Some words about the context: In the textbook, three pages later, it is shown that a function $f=g+ih:U\to\Bbb C$ is complex differentiable in $z_0$ if and only if $\frac{\partial f}{\partial \overline z}(z_0)=0$ and the functions $g$ and $h$ are real differentiable in the sense of (1).
The definition captures total differentiability, not partial differentiability. It is directly taken from the definition of differentiability in Grauert/Fischer, Differential- und Integralrechnung II, chapter 3, on page 50, with the difference that in Grauert/Fischer, the domain of the function is not required to be open.
You are probably more used to total differentiability of $g$ at $z_0$ being characterised by the existence of a real-linear map $L \colon \mathbb{C}\to \mathbb{R}$ such that
$$g(z) - g(z_0) - L(z-z_0) \in o(\lvert z-z_0\rvert).\tag{2}$$
The existence of a representation $(1)$ implies $(2)$, by setting $L(w) = \Delta_1(z_0)\cdot u + \Delta_2(z_0)\cdot v$, with $u = \operatorname{Re} w$, $v = \operatorname{Im} w$, since by continuity of $\Delta_k$ at $z_0$, for every $\varepsilon > 0$ there is a $\delta > 0$ such that $\lvert \Delta_k(z) - \Delta_k(z_0)\rvert \leqslant \varepsilon$ for $\lvert z-z_0\rvert \leqslant \delta$, and thus
\begin{align} \lvert g(z) - g(z_0) - L(z-z_0)\rvert &= \bigl\lvert\bigl(\Delta_1(z) - \Delta_1(z_0)\bigr)(x-x_0) + \bigl(\Delta_2(z) - \Delta_2(z_0)\bigr)(y-y_0)\bigr\rvert\\ &\leqslant \lvert\Delta_1(z) - \Delta_1(z_0)\rvert\cdot\lvert x-x_0\rvert + \lvert \Delta_2(z) - \Delta_2(z_0)\rvert\cdot\lvert y-y_0\rvert\\ &\leqslant \varepsilon\cdot(\lvert x-x_0\rvert + \lvert y-y_0\rvert)\\ &\leqslant \varepsilon\sqrt{2}\cdot \lvert z-z_0\rvert. \end{align}
Conversely, if we have $(2)$, we can define
$$\mathrm{E}(z) = \begin{cases}\dfrac{g(z) - g(z_0) - L(z-z_0)}{z - z_0} &, z \neq z_0 \\ \qquad\qquad 0 &, z = z_0 \end{cases},$$
which is continuous at $z_0$ by $(2)$, and set
\begin{align} \tilde{\Delta}_1(z) &= \frac{\partial g}{\partial x}(z_0) + \mathrm{E}(z),\\ \tilde{\Delta}_2(z) &= \frac{\partial g}{\partial y}(z_0) + i\mathrm{E}(z), \end{align}
using $L(z-z_0) = \frac{\partial g}{\partial x}(z_0)\cdot (x-x_0) + \frac{\partial g}{\partial y}(z_0)\cdot (y-y_0)$. Then $\tilde{\Delta}_k$ is continuous at $z_0$, and we have the representation
$$g(z) = g(z_0) + \tilde{\Delta}_1(z)(x-x_0) + \tilde{\Delta}_2(z)(y-y_0).$$
That's almost the representation $(1)$, only the $\tilde{\Delta}_k$ are in general not real-valued.
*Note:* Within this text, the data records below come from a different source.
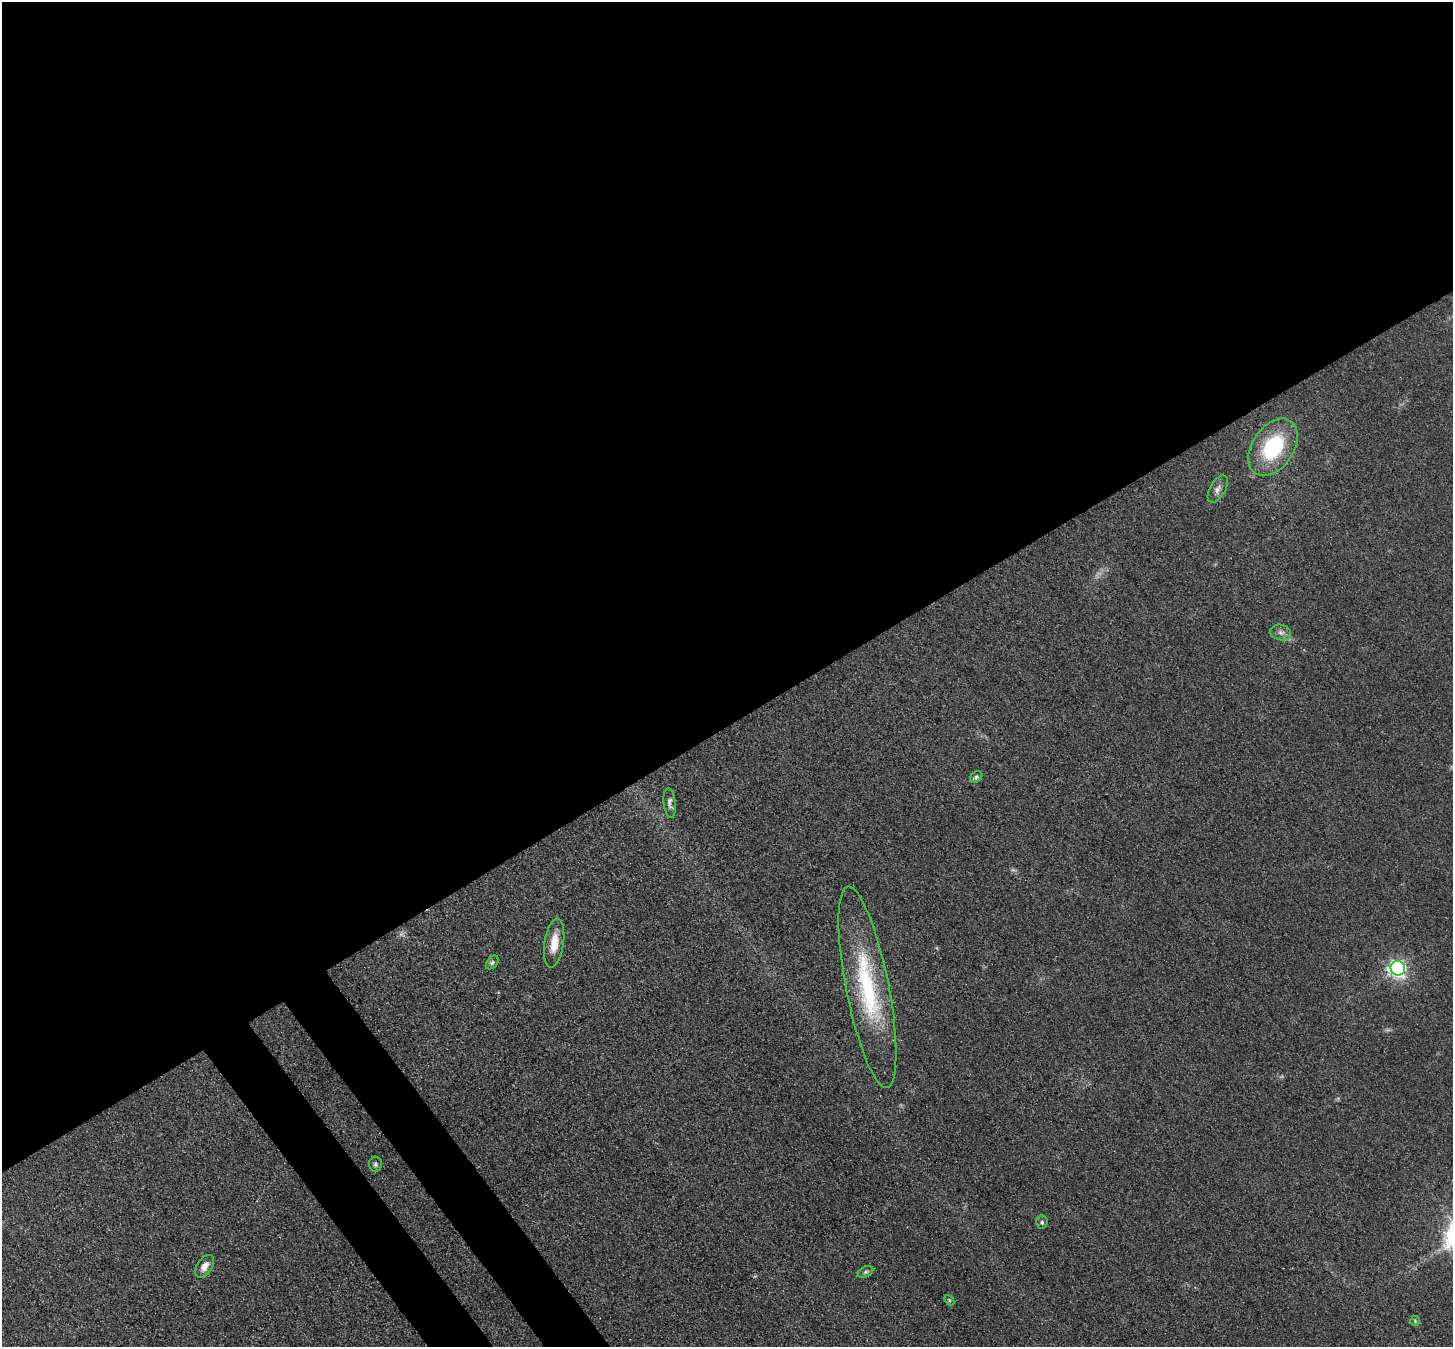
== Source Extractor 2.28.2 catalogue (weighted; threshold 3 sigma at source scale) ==
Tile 2 of 4 x 4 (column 2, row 1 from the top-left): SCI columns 1531-2981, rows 4244-5588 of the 5962 x 5933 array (HDU 1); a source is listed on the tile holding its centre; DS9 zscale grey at full resolution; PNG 1455 x 1349 px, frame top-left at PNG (2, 2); each listed source drawn as its Kron ellipse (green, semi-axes under 4 px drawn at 4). Shown black and unused: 56% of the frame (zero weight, under 3 of 4 exposures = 7% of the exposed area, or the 3 px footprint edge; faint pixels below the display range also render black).
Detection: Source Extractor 2.28.2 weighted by HDU 2 'WHT'; one run over the whole footprint, this tile lists its part. Background 0.0546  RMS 0.0095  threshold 0.0427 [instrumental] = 3 sigma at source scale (4.5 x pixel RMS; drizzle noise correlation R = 1.50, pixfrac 1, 0.05/0.05 arcsec/px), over >= 5 px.
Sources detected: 16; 1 too faint to see at this stretch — neither listed nor drawn; the other 15 listed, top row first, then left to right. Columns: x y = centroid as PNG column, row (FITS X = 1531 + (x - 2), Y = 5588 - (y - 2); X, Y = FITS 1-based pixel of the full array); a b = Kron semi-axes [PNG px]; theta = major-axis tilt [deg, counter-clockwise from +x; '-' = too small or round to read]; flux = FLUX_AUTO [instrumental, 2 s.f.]
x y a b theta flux
1273 447 31 20 56 69
1218 489 15 7 60 5
1281 632 10 7 -12 4.3
976 777 7 5 37 2.1
670 803 15 6 -83 3.6
554 943 25 9 81 16
492 962 8 5 50 1.8
1398 968 7 7 - 300
867 987 103 21 -79 110
375 1164 7 6 - 2.5
1042 1222 7 5 84 2.3
205 1266 13 7 57 6.9
866 1272 8 5 27 2.2
949 1300 6 4 -49 1.2
1415 1321 5 5 - 1.2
Small problem, taking $\Delta_k(z) = \operatorname{Re} \tilde{\Delta}_k(z)$ gives us $(1)$.
Thus we have seen that $(1)$ is equivalent to the more common definition of total differentiability by the existence of a linear approximation.
Concerning the continuity of
$$\Delta_1^{y_0}(x) + \frac{g(x,y) - g(x_0,y)}{x-x_0}$$
at $z_0$, that is unproblematic if $g$ has continuous partial derivatives in a neighbourhood of $z_0$, but if $g$ is merely (totally) differentiable at $z_0$ and behaves badly elsewhere, it need not be the case that that particular choice of $\Delta_k$ works. If for example
$$g(x+iy) = \begin{cases} 0 &, x \neq y^3 \\ y^2 &, x = y^3\end{cases}$$
and $z_0 = 0$, $\Delta_1^{y_0}(x) \equiv 0$, and on the curve $x = y^3$ we have
$$\frac{g(y^3,y) - g(0,y)}{y^3-0} = \frac{1}{y}$$
for $y\neq 0$, which is unbounded in any neighbourhood of $0$.